Reapplying an older specification normally creates another update and repeats its steps. A configured rollback window can fast-track recent revisions by skipping those steps.
Where Argo Rollouts fits
Argo Rollouts fits applications that:
- run on Kubernetes;
- release frequently enough to justify a controlled process;
- can run old and new versions together when using canary;
- expose useful health or business metrics quickly;
- have reversible traffic and application behavior;
- can tolerate the additional controller, routing, and analysis dependencies.

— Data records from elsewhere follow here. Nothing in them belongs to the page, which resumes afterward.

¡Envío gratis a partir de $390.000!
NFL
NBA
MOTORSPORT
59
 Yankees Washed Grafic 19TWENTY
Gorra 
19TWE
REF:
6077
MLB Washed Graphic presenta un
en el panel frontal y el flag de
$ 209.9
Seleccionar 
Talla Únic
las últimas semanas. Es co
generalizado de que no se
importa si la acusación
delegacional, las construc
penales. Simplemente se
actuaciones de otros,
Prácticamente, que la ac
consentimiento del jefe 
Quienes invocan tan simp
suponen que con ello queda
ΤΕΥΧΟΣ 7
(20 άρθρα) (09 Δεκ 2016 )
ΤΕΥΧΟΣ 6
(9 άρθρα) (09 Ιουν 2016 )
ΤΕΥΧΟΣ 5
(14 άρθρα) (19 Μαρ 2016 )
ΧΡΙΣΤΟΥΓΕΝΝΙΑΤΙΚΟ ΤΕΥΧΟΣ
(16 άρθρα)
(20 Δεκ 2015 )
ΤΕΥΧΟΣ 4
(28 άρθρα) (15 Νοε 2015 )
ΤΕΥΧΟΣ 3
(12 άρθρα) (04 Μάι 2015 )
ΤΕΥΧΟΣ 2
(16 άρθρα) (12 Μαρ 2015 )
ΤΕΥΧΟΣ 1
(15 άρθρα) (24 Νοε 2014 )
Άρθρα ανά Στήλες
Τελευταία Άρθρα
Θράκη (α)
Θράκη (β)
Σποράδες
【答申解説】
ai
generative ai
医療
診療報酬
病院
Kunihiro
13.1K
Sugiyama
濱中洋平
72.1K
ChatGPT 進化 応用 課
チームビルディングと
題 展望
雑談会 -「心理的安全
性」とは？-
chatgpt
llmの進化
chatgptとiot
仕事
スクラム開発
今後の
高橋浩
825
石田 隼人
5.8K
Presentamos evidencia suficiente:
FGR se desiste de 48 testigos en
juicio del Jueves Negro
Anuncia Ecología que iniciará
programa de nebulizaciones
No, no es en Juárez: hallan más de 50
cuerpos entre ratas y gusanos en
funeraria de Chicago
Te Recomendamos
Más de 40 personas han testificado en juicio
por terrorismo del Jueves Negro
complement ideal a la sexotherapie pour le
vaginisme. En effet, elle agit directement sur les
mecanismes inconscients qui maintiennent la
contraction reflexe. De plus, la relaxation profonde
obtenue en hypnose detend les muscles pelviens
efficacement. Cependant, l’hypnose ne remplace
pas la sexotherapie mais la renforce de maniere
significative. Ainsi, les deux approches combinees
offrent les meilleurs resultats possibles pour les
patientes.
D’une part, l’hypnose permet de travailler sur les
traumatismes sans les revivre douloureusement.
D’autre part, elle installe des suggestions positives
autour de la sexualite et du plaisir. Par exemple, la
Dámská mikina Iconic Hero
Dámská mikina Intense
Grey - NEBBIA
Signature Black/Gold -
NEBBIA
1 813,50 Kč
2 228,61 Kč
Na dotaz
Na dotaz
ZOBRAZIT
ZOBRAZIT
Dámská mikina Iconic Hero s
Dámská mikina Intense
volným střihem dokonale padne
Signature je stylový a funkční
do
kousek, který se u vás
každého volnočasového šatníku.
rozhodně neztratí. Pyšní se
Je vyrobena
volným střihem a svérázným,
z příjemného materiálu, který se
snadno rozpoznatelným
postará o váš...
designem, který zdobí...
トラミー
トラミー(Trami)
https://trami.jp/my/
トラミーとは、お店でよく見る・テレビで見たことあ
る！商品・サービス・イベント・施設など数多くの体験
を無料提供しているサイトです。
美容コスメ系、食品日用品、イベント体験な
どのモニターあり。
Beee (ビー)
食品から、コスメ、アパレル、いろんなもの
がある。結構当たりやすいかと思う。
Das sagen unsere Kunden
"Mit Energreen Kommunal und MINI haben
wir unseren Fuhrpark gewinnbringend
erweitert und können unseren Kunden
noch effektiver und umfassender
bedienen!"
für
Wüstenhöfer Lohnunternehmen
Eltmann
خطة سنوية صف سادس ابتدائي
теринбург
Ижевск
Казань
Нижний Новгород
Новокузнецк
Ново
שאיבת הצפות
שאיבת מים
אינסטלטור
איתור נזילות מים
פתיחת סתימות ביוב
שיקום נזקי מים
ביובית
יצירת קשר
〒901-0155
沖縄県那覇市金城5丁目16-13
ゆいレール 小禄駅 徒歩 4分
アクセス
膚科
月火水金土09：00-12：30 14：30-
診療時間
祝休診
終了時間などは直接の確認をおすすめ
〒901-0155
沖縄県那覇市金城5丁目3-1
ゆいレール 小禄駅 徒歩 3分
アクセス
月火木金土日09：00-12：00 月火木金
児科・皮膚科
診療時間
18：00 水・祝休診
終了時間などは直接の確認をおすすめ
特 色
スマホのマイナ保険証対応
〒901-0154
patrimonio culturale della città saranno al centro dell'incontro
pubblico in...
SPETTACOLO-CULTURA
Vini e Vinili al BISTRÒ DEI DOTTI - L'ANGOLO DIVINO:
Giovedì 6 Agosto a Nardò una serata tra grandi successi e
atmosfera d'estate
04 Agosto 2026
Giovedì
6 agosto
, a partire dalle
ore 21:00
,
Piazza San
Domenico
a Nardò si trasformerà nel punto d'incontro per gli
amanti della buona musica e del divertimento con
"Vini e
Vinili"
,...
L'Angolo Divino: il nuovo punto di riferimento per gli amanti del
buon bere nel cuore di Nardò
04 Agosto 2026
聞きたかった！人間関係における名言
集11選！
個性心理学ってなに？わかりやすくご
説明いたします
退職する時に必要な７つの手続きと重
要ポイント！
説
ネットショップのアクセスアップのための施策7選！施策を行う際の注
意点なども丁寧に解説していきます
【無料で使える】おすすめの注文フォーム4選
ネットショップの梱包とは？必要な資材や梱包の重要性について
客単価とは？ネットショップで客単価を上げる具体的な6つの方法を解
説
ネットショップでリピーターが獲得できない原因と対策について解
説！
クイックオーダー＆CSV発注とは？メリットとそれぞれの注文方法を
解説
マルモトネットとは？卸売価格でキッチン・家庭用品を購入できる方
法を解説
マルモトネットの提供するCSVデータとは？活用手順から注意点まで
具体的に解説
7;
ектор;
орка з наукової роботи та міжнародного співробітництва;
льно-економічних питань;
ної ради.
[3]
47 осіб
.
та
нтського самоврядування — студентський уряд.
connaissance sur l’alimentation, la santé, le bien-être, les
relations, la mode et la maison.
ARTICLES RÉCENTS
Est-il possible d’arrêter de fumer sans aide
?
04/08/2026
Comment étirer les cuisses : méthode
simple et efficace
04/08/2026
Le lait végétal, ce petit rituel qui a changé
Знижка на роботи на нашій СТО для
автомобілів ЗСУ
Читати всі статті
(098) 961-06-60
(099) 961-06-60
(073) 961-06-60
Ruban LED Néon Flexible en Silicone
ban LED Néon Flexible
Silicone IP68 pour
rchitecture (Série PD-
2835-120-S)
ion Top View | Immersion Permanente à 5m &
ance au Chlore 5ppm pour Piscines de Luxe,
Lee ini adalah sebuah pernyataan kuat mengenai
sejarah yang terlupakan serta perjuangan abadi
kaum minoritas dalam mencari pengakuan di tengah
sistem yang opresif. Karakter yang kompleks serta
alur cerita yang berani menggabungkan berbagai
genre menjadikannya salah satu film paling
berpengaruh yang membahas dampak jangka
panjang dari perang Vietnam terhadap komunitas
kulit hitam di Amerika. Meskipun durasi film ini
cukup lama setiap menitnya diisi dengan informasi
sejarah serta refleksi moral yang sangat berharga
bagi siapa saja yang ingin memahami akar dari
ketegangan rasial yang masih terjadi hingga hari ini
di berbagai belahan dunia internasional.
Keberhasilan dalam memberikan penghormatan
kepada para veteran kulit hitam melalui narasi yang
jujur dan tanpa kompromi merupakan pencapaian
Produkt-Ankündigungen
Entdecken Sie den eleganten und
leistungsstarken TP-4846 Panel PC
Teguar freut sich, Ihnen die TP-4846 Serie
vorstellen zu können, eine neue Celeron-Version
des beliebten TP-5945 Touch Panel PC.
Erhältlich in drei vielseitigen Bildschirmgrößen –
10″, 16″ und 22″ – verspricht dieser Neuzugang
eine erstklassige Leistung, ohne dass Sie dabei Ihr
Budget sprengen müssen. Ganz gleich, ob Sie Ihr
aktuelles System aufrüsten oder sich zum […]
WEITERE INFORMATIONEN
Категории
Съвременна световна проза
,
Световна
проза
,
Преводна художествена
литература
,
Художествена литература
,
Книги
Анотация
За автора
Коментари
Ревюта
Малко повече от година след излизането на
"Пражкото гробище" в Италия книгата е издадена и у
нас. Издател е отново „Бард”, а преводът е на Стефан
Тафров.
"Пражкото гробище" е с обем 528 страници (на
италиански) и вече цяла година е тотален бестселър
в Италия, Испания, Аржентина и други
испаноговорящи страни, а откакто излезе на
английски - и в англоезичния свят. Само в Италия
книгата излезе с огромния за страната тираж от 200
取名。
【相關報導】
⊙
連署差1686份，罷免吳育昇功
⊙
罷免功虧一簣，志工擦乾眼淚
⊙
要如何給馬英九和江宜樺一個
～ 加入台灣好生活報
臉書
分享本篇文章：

It is a weaker fit for infrastructure controllers, queue workers with unsafe concurrent versions, or applications that write incompatible shared state. It also targets one workload in one cluster. It does not coordinate dependencies across several services or clusters.
Canary does not make an incompatible database migration safe. Old and new application versions may run concurrently. Design schemas and APIs for that overlap before shifting traffic.
Argo Rollouts is standalone. It does not require Argo CD or GitOps. Argo CD can apply a Rollout and understand its health, while Argo Rollouts manages the live release transition.
A path to competent use
- Learn stable, new, weight, pause, promotion, abort, and analysis outcomes.
- Run the official basic canary in a disposable cluster and watch each ReplicaSet change.
- Abort a release and reconcile desired state back to a known-good template.
- Try blue-green with active and preview Services.
- Add a dry-run analysis using a signal you already trust.
- Test failed, inconclusive, and unavailable metric-provider cases.
- Add traffic routing only after you can observe routing state and both application versions.
- Rehearse controller upgrades, capacity loss, failed promotion, and GitOps recovery before production adoption.